Второй образ. Теперь я лихорадочно думал об Испании, не позволял исчезнуть этой жирной букве Т из своей головы. Вот что у меня получилось: опасный. Человек может быть просто опасным, без каких-либо беспричинных жестоких проявлений или намерений. И такого, мне кажется, фотоаппарат вряд ли бы превратил в Испании в быка. Этот был бешеным. Готовым вскинуться, вспыхнуть в любую минуту, напасть едва ты пройдешь в какой-нибудь красной футболке. Знаю, это ошибка – полагать, будто быки реагируют на красное, но мое воображение с потрясающим упорством не обращало внимание на разум и логику.
Опускаю глаза. Выпускаю дым новой сигареты. Фото с шакалом. Опишу еще и ту картинку, которая шла в паре с этой и была прикреплена рядом.
Итак, шакал и гиена.
Из какого-то далекого детства, когда я увлекался животными, читал что-то интересное у Брэма и собирал наклейки в буклет «В мире животных»… (Была такая трата денег для родителей. Продавался журнальчик, разбитый по главам – частям света; и в каждой нужно было вклеить по дюжине картинок, причем продавались эти самые картинки в пачке по 10 штук и частенько повторялись, что обеспечивало кампании большой приток капитала, родителям – выкидывание денег, ребенку – счастье и некоторые поверхностнные знания. Кажется почти все были довольны. Для России, впрочем, тогда это было в диковинку..но, довольно отвлекаться.) Так вот, из того самого детства (о котором я вспомнил тогда же, стоя у Вишневых фотографий) я выудил некоторые обрывки информации: шакал, кажется, питается не только падалью, и она в его рационе не так чтобы настолько же важна, как у гиен (здесь, кстати, гиена была с длинной гривой бурого цвета, так что, эта – похоже не та известная с пятнами).
Но я опять увлекаю тебя, читатель, в, наверное, не очень нужные тебе вещи. Ведь рассказ здесь идет вовсе не о животных.
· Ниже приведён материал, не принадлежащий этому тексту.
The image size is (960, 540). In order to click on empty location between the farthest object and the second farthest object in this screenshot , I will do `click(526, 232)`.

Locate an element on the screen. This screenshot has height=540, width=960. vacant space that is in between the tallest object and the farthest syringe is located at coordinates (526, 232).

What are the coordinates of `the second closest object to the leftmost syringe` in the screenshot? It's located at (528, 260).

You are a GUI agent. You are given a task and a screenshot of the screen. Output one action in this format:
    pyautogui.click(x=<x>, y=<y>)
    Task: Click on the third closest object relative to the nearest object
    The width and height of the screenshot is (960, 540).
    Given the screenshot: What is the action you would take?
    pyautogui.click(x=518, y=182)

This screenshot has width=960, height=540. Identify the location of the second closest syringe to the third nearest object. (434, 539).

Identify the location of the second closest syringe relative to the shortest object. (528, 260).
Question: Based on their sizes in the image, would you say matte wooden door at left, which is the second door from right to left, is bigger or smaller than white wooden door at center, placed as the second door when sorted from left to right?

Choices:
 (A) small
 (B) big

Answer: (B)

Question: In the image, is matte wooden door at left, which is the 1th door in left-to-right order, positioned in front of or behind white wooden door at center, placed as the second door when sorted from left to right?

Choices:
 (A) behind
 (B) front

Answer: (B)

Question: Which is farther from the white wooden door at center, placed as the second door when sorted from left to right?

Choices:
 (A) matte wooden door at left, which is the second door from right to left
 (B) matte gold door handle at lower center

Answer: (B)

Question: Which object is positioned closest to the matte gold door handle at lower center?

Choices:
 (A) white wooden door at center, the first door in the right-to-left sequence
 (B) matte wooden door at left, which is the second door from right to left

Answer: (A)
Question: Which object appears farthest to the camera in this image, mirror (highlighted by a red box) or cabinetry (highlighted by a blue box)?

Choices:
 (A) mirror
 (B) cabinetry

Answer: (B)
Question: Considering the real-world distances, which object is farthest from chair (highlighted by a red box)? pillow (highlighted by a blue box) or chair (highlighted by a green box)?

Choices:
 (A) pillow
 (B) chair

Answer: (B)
Конечно, я мог ошибиться во время этого отступления, ведь мои познания в зоологии достаточно скромны, мог сделать в итоге не верные выводы, в любом случае, вот что вышло:
Вряд ли человек будет питаться падалью. Скорее всего, это просто символ. - Каким образом появились эти снимки?
Вишня не заставила себя ждать: «Прямо по очереди. Сначала шакал, потом гиена. Предугадывая твой вопрос – разница во времени между ними была небольшой».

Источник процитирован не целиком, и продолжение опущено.